La vida pasa, las familias modifican sus estructuras y las nuevas citas de unos y otros hacen que aquello que antes se preparaba (años y años de tradición) para San Esteban, se tome ahora el día de Año Nuevo y aquello que antes se tomaba por Navidad, deje ahora de tomarse (¡los análisis de sangre mandan!), y etc. En mi caso, este año los canelones, que según los cánones, tenían que llegar por san Esteban, han tocado para el día de Año Nuevo. ¡Bien está, mientras lleguen! Como entrante, se tomó una de las ensaladas que más me gustan. En la foto la tenéis: sobre un fondo de rúcula (entre ácida y picante), unas finísimas láminas de pera "conference" (dulce y granulada) y encima, unas virutas de parmiggiano reggiano. El bocado que produce, con la ayuda de la vinagreta, esa combinación, es delicioso y estimulante.

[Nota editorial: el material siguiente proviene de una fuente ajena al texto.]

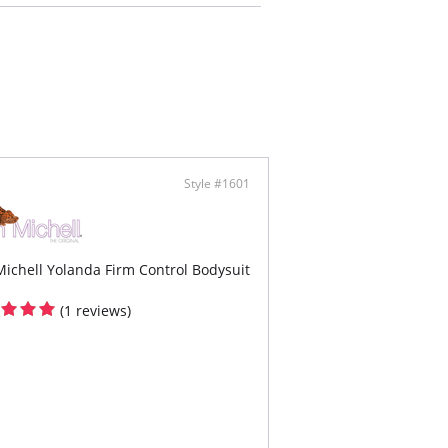
ing mesh at the buttocks
h length with lace hem
er closure at the gusset for bathroom
enience
Style #1601
ichell Yolanda Firm Control Bodysuit
(1 reviews)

De segundo llegaron los exquisitos canelones que, en la tradición catalana, se acogen a la "protección" de Rossini. Les llamamos así, "canelones Rossini", pues parece ser que los introdujo el genial músico en una visita a Barcelona. Como véis, no se parecen en nada a los italianos, mucho más largos y que se suelen comer por parejas y muchas veces con tomate. Aquí la pasta es cuadrada, mucho más corta, se embute con las más selectas carnes (antes iban con los restos del capón del día de Navidad y las carnes del cerdo y la ternera que habían moldeado la sopa de ese mismo día) y se le añade su buen pellizco de trufa. Con su bechamel y un toque de horno "a la mantequilla" y de crosta de queso, queda algo tan delicioso como lo que véis a vuestra derecha. Si lo primero es mérito de mi cuñada Marina y lo segundo de mi suegra Antònia, los vinos suelen ser mi responsabilidad. Y vaya una, la elección de un buen acompañamiento para lo que he descrito. Un buen cava o champagne quedaría bien, sin duda, pero a mí me tira más, por la farsa del canelón, un tinto con personalidad y calidad contrastadas.
Y este año le ha tocado a un extraordinario El Puntido 2002, de los Viñedos de Páganos de la familia Eguren. No voy a marear más con mi admiración por el trabajo de Marcos Eguren. Este vino procede de los viñedos (en este caso, monovarietal de tempranillo) que rodean a la bodega, en la parte norte de la Rioja (DOC), en Laguardia. Al abrigo de la Sierra Cantabria, en un claro clima continental y con viñas de espaldera, estas tierras proporcionan a las raíces una alta mineralidad y son sólo abonadas con orgánico. Su vinificación incluye maceración prefermentativa a baja temperatura, fermentación alcohólica y maceración con hollejos a 28-30ºC durante tres semanas, paso directo de las cubas a las barricas donde hace la maloláctica y reposa durante 18 meses (los 4 primeros de los cuales, ¡con lías finas y bâtonnage!). El resultado es un vino de 14% que conviene abrir (yo no lo decanté finalmente) tres cuartos de hora antes del servicio, a una temperatura de 15-16ºC.
Tiene el color, brillantísimo, de la sangre del pichón recién cazado, del coral vivo bajo el mar. Es de capa alta su menisco y su ribete presenta un degradado hacia el color de ese mismo coral cuando lleva ya tiempo fuera del mar (más anaranjado). Su lágrima es impresionante, llena de parsimonia y armonía. Los primeros aromas que libera, a copa parada (siempre hay que empezar así) son los de la ciruela madura, los de la mermelada de moras y los del tabaco de pipa. Sigue después con notas de regaliz y de hinojo y termina con un festival, a medio camino entre sus inicios (la mineralidad de la tierra mojada) y sus finales (la crianza en madera, con cuero noble, pimienta y ligerísimo ahumado). Como todo buen "eguren", su punto más importante llega con su paso por boca, con unos taninos grandes, maduros y, al mismo tiempo, delicados, suaves.
Es un vino de un precio más que respetable (sobre los 30 euros), pero se trata de un valor seguro que proporciona siempre momentos de gran placer.